> [Your objective]:
Can you copy the Zuar Runner store excerpt word for word, starting at the words "Zuar Runner input/output" and stopping after "sdl key/value pair."?

Zuar Runner input/output (IO) jobs can be optionally configured to store raw source data as JSON.

A normal Zuar Runner IO job’s JSON config has at least 3 key/value pairs: input, output, and steps. You might also see an optional sdl key/value pair.

A Zuar Runner IO job that uses a store has an additional store key/value pair.

Example Zuar Runner JSON Job with Store

Example source JSON file:

[
    {
        "id": "1",
        "type": "donut",
        "name": "Cake",
        "ppu": 0.55,
        "batters":
            {
                "batter":
                    [
                        { "id": "1001", "type": "Regular" },
                        { "id": "1002", "type": "Chocolate" },
                        { "id": "1003", "type": "Blueberry" },
                        { "id": "1004", "type": "Devil's Food" }
                    ]
            },
        "topping":
            [
                { "id": "5001", "type": "None" },
                { "id": "5002", "type": "Glazed" },
                { "id": "5005", "type": "Sugar" },
                { "id": "5007", "type": "Powdered Sugar" },
                { "id": "5006", "type": "Chocolate with Sprinkles" },
                { "id": "5003", "type": "Chocolate" },
                { "id": "5004", "type": "Maple" }
            ]
    },
    {
        "id": "2",
        "type": "donut",
        "name": "Raised",
        "ppu": 0.55,
        "batters":
            {
                "batter":
                    [
                        { "id": "1001", "type": "Regular" }
                    ]
            },
        "topping":
            [
                { "id": "5001", "type": "None" },
                { "id": "5002", "type": "Glazed" },
                { "id": "5005", "type": "Sugar" },
                { "id": "5003", "type": "Chocolate" },
                { "id": "5004", "type": "Maple" }
            ]
    },
    {
        "id": "3",
        "type": "donut",
        "name": "Old Fashioned",
        "ppu": 0.55,
        "batters":
            {
                "batter":
                    [
                        { "id": "1001", "type": "Regular" },
                        { "id": "1002", "type": "Chocolate" }
                    ]
            },
        "topping":
            [
                { "id": "5001", "type": "None" },
                { "id": "5002", "type": "Glazed" },
                { "id": "5003", "type": "Chocolate" },
                { "id": "5004", "type": "Maple" }
            ]
    }
]

A Zuar Runner job is created using this JSON file with a generic IO JSON job.

> [Data]:

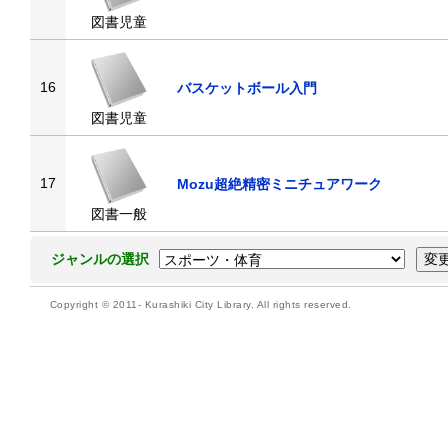
図書児童
16
バスケットボール入門
図書児童
17
Mozu超絶精密ミニチュアワーク
図書一般
ジャンルの選択
Copyright © 2011- Kurashiki City Library. All rights reserved.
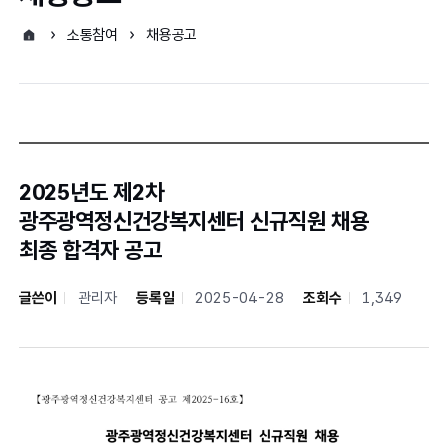
소통참여
채용공고
2025년도 제2차
광주광역정신건강복지센터 신규직원 채용
최종 합격자 공고
글쓴이
관리자
등록일
2025-04-28
조회수
1,349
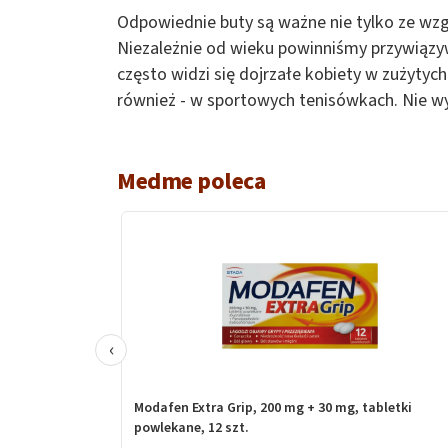
Odpowiednie buty są ważne nie tylko ze wzg
Niezależnie od wieku powinniśmy przywiązyw
często widzi się dojrzałe kobiety w zużyty
również - w sportowych tenisówkach. Nie wy
Medme poleca
‹
Modafen Extra Grip, 200 mg + 30 mg, tabletki
powlekane, 12 szt.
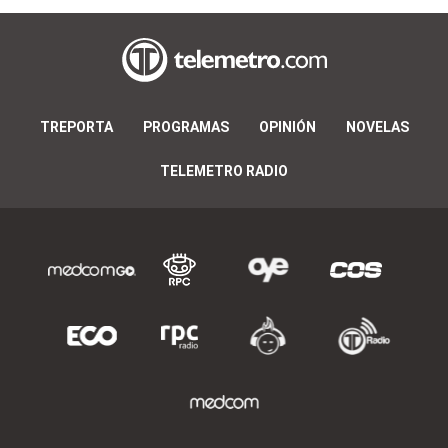
TREPORTA
PROGRAMAS
OPINIÓN
NOVELAS
TELEMETRO RADIO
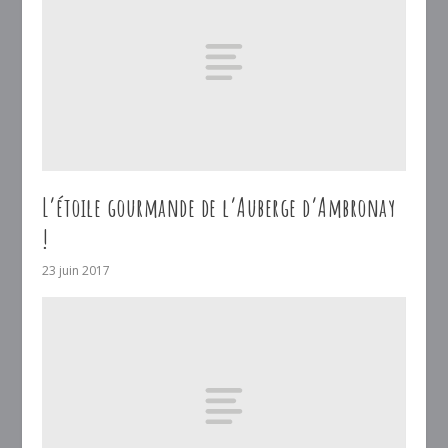
L’étoile gourmande de l’Auberge d’Ambronay
!
23 juin 2017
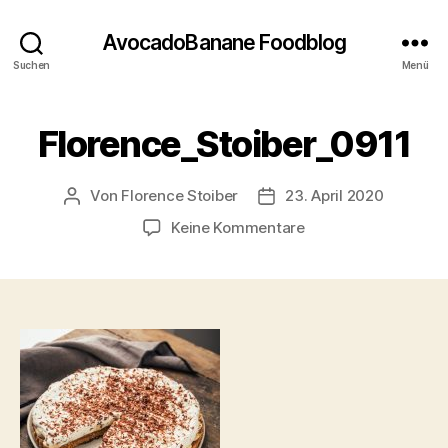
AvocadoBanane Foodblog
Suchen
Menü
Florence_Stoiber_0911
Von
Florence Stoiber
23. April 2020
Beitragsautor
Veröffentlichungsdatum
zu
Keine Kommentare
Florence_Stoiber_09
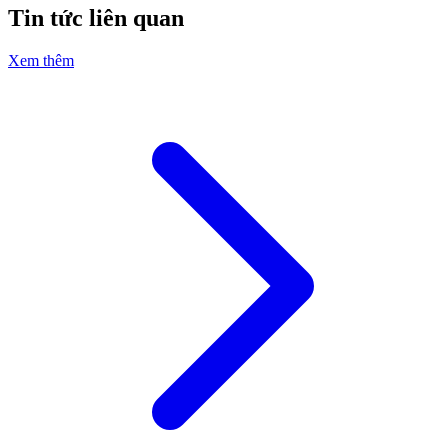
Tin tức liên quan
Xem thêm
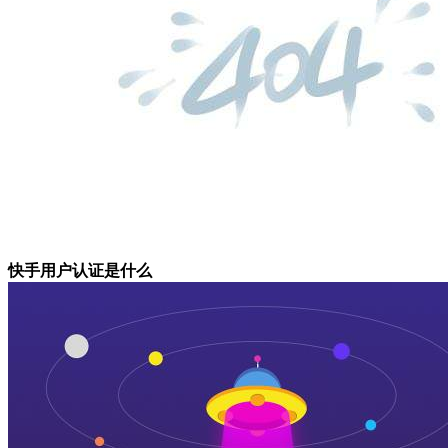
快手用户认证是什么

> [Expected answer]:
Zuar Runner input/output (IO) jobs can be optionally configured to store raw source data as JSON.

A normal Zuar Runner IO job’s JSON config has at least 3 key/value pairs: input, output, and steps. You might also see an optional sdl key/value pair.